Colutea L. is a genus which includes about twenty species of shrubs of the family of the Leguminosae or Fabaceae. The characteristic swollen shape of the fruits has earned this plant the common name of Vescicaria. It is native to Europe and North Africa, with an area centered on the Mediterranean coast, and is often used to control erosion. Heliophilous species, it grows in calcareous soils and especially on arid slopes, woods and especially in warm temperate climates; it is found in association with Black Hornbeam, Cornelian, from 0 to 1200 m of altitude.

The plant, which can reach 4-5 meters in height, has an erect stem and branched from the base, with light brown bark and branched at the top. The leaves, deciduous, are composed, pinnate, ovoid, full margin, with smooth upper page and the lower slightly glaucous and pubescent.
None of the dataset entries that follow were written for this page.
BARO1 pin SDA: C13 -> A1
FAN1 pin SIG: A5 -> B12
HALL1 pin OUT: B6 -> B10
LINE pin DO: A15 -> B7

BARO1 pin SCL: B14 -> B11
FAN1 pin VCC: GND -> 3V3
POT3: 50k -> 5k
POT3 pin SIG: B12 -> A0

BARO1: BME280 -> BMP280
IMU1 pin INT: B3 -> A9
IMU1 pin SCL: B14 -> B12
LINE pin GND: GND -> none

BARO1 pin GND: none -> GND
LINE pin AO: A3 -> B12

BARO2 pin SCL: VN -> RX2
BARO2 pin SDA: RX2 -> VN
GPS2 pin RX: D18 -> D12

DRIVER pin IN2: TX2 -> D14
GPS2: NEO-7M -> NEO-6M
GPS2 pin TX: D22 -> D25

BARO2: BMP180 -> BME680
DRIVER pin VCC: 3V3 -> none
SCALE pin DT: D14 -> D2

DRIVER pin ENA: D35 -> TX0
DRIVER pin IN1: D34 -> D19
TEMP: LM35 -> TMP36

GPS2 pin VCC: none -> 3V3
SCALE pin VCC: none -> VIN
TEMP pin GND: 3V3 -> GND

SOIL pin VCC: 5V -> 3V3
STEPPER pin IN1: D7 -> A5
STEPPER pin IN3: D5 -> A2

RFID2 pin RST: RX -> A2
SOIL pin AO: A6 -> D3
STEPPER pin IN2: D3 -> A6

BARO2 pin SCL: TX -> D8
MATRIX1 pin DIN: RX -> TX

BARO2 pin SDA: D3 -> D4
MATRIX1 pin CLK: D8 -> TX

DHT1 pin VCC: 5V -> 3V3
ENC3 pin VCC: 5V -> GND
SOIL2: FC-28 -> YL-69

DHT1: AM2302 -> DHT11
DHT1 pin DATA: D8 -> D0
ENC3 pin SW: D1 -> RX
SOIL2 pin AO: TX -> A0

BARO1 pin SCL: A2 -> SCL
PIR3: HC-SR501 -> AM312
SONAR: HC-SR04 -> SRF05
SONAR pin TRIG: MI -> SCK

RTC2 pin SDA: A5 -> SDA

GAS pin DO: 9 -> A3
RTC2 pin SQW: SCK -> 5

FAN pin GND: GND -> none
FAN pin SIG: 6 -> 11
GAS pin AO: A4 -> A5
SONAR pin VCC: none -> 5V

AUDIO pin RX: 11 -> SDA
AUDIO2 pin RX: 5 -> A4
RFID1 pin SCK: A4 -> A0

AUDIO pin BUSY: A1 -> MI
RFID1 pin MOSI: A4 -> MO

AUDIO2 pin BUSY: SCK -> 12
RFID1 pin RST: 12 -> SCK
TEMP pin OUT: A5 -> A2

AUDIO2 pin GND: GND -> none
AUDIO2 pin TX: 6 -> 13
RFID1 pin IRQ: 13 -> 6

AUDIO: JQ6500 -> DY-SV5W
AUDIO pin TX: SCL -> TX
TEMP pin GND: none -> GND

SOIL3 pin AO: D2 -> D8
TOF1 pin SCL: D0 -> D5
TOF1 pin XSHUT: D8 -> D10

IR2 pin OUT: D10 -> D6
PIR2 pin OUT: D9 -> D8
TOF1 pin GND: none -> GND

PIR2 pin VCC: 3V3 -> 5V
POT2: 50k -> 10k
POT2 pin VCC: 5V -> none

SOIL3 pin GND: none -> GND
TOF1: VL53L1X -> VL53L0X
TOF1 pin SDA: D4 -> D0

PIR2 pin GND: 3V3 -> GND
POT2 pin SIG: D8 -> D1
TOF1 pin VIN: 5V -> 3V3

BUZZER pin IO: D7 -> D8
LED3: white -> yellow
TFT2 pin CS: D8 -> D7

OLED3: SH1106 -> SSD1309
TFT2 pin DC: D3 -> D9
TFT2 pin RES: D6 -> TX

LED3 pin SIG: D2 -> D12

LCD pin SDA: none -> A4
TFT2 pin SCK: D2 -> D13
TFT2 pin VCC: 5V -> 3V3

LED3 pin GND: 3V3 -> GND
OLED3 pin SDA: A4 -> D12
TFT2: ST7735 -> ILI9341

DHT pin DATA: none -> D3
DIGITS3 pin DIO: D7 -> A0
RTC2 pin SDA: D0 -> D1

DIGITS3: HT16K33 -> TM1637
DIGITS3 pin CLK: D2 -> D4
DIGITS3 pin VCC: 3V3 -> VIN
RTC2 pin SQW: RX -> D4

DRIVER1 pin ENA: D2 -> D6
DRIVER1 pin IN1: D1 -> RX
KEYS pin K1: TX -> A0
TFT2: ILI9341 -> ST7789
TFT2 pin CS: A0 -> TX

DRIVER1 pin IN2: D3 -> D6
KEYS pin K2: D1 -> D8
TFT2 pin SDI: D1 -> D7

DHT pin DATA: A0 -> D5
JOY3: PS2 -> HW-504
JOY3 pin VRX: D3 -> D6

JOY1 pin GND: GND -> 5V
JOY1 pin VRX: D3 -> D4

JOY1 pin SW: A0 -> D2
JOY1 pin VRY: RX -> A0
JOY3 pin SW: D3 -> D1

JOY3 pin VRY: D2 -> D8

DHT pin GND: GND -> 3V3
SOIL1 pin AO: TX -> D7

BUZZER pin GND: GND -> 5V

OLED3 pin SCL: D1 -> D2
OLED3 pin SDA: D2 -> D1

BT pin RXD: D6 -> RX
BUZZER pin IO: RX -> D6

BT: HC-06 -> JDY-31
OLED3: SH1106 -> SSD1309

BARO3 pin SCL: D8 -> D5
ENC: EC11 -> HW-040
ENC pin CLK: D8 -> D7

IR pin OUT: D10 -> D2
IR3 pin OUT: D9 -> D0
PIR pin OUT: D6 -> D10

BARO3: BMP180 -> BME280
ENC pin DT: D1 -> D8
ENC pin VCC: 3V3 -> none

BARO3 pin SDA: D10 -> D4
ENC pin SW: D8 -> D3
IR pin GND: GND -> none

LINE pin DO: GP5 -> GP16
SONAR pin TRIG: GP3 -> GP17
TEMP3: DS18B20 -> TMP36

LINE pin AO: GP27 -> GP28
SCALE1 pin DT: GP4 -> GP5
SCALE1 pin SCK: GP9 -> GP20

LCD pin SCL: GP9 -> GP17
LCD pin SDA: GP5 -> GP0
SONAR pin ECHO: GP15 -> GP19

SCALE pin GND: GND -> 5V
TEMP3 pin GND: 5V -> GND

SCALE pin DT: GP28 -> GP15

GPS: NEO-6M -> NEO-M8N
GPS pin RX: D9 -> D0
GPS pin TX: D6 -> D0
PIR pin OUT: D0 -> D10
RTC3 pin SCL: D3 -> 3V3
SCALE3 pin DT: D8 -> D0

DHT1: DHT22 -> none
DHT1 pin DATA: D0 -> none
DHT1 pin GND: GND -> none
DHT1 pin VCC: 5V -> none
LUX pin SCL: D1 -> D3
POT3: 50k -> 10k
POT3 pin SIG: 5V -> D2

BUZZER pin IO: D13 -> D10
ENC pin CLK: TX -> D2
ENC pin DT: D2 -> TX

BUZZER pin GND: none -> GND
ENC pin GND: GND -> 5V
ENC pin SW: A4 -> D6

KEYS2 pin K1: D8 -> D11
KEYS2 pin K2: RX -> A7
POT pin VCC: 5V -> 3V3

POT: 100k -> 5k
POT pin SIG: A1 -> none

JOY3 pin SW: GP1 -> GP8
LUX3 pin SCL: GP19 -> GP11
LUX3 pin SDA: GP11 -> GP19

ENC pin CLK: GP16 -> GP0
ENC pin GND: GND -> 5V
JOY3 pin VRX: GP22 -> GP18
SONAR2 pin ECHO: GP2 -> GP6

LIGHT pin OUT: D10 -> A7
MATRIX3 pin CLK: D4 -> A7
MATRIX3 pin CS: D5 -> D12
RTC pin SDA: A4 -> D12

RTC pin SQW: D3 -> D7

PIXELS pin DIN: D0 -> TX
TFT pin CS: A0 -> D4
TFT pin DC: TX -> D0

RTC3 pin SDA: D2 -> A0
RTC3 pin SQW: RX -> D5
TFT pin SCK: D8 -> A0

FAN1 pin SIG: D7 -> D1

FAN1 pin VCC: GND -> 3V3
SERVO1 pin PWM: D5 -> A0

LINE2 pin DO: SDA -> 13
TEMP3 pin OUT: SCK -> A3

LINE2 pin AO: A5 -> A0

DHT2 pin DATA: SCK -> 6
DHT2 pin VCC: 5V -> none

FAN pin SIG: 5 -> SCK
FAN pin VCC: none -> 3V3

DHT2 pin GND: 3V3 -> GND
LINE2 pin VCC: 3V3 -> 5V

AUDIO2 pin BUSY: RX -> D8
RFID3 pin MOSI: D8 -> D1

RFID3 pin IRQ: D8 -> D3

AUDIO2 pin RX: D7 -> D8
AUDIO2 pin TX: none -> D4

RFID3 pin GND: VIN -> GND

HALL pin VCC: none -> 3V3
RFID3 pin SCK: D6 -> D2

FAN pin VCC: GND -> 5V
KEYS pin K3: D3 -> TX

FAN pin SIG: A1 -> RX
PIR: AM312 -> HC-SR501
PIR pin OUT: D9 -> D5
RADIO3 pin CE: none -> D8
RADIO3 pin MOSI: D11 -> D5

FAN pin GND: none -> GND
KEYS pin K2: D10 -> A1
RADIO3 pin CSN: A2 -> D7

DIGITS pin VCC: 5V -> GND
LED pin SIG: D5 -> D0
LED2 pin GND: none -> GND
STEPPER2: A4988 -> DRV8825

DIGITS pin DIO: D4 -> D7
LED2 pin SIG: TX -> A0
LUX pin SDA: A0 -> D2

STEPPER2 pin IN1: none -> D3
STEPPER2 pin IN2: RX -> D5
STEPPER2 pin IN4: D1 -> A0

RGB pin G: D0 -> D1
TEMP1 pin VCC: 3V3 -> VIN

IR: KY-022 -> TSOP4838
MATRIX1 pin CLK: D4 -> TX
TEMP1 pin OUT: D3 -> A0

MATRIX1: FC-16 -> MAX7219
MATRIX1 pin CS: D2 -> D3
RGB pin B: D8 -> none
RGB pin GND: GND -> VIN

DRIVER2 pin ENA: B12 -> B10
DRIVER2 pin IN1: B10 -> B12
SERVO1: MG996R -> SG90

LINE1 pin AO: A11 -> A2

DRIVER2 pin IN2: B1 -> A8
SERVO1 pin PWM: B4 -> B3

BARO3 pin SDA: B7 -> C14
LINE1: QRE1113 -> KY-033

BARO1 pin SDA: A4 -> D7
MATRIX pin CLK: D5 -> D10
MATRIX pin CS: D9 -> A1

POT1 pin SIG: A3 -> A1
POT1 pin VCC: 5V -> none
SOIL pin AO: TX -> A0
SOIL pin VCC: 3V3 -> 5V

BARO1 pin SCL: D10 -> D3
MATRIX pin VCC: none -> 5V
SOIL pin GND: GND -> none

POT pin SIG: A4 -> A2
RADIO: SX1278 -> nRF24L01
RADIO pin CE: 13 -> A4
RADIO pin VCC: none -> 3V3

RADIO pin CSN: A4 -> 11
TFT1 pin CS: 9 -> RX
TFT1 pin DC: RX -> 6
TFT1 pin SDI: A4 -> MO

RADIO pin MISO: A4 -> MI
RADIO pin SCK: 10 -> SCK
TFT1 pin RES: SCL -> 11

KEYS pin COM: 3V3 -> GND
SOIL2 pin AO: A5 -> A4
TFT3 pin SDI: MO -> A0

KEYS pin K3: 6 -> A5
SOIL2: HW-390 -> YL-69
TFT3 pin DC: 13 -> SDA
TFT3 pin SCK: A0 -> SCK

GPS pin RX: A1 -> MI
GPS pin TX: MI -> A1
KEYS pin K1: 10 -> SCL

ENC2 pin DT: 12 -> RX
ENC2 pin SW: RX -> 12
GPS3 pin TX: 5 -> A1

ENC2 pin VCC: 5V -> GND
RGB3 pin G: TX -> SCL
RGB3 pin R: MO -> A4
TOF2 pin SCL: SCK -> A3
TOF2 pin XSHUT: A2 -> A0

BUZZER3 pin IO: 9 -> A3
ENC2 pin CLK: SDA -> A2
The yellow flowers are hermaphrodite, grouped in short racemose inflorescences, placed at the axil of the leaves and provided with a long petiole of 1,5 cm; they have the characteristic papilionaceous shape of most of the leguminous plants. The legume, 7-8 cm long, is swollen with a turgid and membranous appearance, similar to a more or less transparent bladder and of parchment consistency and of a reddish brown colour which, when ripe, hangs from the branches.

In the Vesuvius National Park it is a little diffused shrub formation, which however evolves more or less rapidly towards more complex formations; the populations, distributed in small nuclei, are concentrated mainly on the more steep southern slopes of Mount Somma, in association with Broom of the charcoal burners (Cytisus scoparius) and Common lair (Rubus ulmifolius).